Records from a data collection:
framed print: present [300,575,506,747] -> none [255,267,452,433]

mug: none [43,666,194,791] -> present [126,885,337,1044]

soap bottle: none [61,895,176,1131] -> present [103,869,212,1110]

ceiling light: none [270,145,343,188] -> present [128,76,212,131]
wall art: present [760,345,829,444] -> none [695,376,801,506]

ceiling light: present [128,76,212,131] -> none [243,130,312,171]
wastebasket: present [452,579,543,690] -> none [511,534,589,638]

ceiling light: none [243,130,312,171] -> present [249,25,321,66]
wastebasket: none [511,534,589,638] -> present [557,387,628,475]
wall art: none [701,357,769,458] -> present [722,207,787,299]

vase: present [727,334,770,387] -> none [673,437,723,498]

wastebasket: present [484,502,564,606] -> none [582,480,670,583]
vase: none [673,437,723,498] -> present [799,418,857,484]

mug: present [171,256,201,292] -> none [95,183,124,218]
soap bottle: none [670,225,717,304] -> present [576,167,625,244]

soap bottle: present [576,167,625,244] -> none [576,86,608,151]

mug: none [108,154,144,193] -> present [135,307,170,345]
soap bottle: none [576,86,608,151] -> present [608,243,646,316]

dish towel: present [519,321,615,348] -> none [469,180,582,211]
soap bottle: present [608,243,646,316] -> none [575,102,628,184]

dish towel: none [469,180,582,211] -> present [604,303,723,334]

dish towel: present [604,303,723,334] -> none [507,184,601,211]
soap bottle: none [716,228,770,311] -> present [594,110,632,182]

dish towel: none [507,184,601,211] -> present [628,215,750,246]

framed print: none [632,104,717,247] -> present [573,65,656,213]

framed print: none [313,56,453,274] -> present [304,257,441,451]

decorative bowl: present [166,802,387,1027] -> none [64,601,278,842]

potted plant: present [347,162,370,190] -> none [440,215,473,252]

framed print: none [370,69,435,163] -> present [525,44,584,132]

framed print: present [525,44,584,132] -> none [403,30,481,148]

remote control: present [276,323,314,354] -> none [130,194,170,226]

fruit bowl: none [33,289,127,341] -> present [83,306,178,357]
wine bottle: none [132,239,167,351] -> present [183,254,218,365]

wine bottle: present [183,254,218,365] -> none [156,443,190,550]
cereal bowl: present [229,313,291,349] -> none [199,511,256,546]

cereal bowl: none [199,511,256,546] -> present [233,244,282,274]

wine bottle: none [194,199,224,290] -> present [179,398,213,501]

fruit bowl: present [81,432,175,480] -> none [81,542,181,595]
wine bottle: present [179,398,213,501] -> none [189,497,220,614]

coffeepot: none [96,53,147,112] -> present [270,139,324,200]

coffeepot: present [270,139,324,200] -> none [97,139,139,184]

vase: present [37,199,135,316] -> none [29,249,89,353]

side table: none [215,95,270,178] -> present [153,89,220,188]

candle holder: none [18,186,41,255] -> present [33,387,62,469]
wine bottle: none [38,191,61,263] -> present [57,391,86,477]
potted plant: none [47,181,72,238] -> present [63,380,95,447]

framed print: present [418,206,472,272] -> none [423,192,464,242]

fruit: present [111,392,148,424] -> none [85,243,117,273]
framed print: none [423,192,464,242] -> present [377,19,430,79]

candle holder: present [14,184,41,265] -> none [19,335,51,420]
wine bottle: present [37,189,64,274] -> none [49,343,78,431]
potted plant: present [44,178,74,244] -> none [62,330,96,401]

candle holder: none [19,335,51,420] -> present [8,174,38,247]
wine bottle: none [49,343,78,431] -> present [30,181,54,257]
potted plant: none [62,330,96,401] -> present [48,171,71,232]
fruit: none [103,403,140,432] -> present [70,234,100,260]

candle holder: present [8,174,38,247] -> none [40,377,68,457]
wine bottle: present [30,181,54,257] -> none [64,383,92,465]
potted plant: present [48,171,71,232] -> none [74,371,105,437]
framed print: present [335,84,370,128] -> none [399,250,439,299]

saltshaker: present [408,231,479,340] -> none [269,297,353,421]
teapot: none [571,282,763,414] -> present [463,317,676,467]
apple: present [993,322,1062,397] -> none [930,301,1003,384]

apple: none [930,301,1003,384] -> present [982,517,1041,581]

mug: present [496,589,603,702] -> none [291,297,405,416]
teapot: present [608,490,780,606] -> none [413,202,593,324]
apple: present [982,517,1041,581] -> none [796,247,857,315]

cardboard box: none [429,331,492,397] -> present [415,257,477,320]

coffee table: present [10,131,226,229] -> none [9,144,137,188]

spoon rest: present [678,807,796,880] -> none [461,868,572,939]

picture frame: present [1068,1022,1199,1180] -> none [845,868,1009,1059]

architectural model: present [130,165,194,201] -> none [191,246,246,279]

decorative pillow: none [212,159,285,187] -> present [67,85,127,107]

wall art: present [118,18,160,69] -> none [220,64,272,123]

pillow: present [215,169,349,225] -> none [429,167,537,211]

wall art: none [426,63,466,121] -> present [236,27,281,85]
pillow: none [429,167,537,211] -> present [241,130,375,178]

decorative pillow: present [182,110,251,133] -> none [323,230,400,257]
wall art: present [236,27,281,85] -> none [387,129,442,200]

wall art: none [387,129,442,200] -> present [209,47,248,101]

- [To-do item] What lines in the data above contain the word "candle"? Show them all.

- [Answer space]
candle holder: none [18,186,41,255] -> present [33,387,62,469]
candle holder: present [14,184,41,265] -> none [19,335,51,420]
candle holder: none [19,335,51,420] -> present [8,174,38,247]
candle holder: present [8,174,38,247] -> none [40,377,68,457]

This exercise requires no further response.